Recently, Adobe Research and Northwestern University teamed up to publish a paper on arXiv titled "Sketch2Sound: Controllable Audio Generation via Time-Varying Signals and Sonic Imitations". They introduced a cool AI sound generation tool called "Sketch2Sound". With just a few hums into a microphone, or by boldly imitating the sound of screeching tires, Sketch2Sound can transform your amateurish sounds into realistic audio effects, akin to professional audio quality.
Got any ideas on how to use this? (Source: Sketch2Sound)

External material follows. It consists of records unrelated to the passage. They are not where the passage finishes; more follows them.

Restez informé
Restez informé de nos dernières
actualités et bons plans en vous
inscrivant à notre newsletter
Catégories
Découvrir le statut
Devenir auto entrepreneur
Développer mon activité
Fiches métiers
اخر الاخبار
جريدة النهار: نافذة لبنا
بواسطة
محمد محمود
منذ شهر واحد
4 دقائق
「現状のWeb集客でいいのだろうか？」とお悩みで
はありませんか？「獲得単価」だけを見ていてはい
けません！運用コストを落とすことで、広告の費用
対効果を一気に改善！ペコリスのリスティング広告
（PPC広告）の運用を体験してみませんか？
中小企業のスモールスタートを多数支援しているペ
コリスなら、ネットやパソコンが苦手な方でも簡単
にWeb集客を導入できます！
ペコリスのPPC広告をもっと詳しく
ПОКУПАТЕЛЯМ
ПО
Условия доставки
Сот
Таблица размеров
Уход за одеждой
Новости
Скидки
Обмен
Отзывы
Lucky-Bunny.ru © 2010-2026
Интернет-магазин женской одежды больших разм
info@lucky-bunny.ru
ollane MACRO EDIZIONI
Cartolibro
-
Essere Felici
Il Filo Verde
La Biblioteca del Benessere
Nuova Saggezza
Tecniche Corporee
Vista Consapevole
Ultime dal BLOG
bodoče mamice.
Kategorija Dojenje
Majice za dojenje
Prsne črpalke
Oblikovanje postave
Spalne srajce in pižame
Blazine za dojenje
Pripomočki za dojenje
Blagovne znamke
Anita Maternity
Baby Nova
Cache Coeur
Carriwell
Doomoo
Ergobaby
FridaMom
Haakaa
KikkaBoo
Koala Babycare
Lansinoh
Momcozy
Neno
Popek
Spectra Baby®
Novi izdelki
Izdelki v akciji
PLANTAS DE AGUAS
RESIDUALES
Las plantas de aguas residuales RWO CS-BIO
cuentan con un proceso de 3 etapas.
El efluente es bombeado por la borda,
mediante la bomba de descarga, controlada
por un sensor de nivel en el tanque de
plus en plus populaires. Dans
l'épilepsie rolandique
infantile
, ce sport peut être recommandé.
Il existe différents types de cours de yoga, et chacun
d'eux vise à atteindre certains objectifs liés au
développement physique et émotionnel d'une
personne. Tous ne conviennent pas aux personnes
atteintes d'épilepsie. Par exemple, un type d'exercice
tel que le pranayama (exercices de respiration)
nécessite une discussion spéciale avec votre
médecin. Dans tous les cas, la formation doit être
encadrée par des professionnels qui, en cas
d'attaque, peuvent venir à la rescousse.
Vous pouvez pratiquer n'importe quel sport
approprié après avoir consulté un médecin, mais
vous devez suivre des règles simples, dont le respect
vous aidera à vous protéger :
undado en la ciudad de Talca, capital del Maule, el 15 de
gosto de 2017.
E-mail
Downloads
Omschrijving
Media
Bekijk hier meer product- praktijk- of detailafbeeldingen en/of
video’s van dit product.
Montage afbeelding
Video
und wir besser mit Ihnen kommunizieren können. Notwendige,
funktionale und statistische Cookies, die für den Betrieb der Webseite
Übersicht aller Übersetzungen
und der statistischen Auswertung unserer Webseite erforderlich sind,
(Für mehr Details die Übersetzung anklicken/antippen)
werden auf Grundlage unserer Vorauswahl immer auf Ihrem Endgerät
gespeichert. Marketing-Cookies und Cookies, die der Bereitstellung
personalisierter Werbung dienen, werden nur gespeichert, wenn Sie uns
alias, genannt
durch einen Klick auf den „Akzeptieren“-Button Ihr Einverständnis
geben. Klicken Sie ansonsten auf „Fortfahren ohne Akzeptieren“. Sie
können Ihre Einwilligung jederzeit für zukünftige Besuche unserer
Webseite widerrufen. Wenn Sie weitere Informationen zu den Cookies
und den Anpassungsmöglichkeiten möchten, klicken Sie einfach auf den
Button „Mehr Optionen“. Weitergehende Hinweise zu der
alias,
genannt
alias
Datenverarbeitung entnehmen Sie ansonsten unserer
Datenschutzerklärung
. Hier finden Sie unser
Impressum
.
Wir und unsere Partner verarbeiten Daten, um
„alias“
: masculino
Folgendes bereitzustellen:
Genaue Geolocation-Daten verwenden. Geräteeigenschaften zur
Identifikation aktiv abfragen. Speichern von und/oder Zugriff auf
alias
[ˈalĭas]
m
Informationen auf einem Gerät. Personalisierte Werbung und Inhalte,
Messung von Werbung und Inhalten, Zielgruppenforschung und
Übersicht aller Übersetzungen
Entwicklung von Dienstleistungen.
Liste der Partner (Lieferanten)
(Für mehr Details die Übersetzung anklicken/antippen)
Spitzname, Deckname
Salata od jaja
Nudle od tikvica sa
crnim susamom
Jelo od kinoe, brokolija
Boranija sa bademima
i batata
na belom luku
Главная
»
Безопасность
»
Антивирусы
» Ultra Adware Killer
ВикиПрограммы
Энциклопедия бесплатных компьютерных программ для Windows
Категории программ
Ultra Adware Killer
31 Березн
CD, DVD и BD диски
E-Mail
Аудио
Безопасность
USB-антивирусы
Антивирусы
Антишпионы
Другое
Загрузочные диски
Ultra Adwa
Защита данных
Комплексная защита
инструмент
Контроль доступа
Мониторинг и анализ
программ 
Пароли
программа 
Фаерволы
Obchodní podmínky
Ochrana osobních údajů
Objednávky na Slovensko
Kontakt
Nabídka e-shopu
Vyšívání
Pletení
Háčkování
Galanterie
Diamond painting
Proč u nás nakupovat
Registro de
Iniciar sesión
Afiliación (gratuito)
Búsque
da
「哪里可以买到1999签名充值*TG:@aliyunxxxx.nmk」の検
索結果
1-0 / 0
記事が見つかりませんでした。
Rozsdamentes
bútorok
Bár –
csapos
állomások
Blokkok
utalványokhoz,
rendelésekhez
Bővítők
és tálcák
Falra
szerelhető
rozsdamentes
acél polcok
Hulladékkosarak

As shown in the demo video, you don't need to be a mimicry expert or have amazing vocal skills. Just use the right volume changes and pitch variations to express the sound you want, and with simple cue words like "car racing" or "forest ambience," your amateur humming can smoothly turn into professional sound effects. As the name suggests, Sketch2Sound is like sketching for sound effects, with AI helping you "transform" them, similar to how text to audio models work.
This isn't just for movie sound effects; Sketch2Sound can be used in ads, games, audiobooks, and even online video creation, offering a new dimension to AI audio applications.
Simply put, Sketch2Sound is a text-to-audio model based on DiT (Latent Diffusion Transformer), enhanced with three main sound control signals: loudness, spectral centroid (brightness), and pitch probabilities. This means that even if your vocal skills are basic, the AI can recognize your sound expressions (loudness, brightness, pitch) and, using your prompts, convert them into completely different timbres, like a car engine sound, much like Adobe's other innovative tools.
The demo video also shows how an electric guitar can be used to "transform sound," illustrating that the AI recognizes sound expressions, while the text-to-audio model is responsible for converting them into various timbres, similar to how foley sound effects are crafted.
Are you excited about Sketch2Sound? It might not be a groundbreaking innovation, but it certainly offers a more intuitive and flexible way to create. It significantly lowers the barrier for those without mixing and sound design expertise to produce professional audio with just a bit of humming. It's quite fascinating! Who knows, maybe Adobe will integrate Sketch2Sound into Premiere in the future?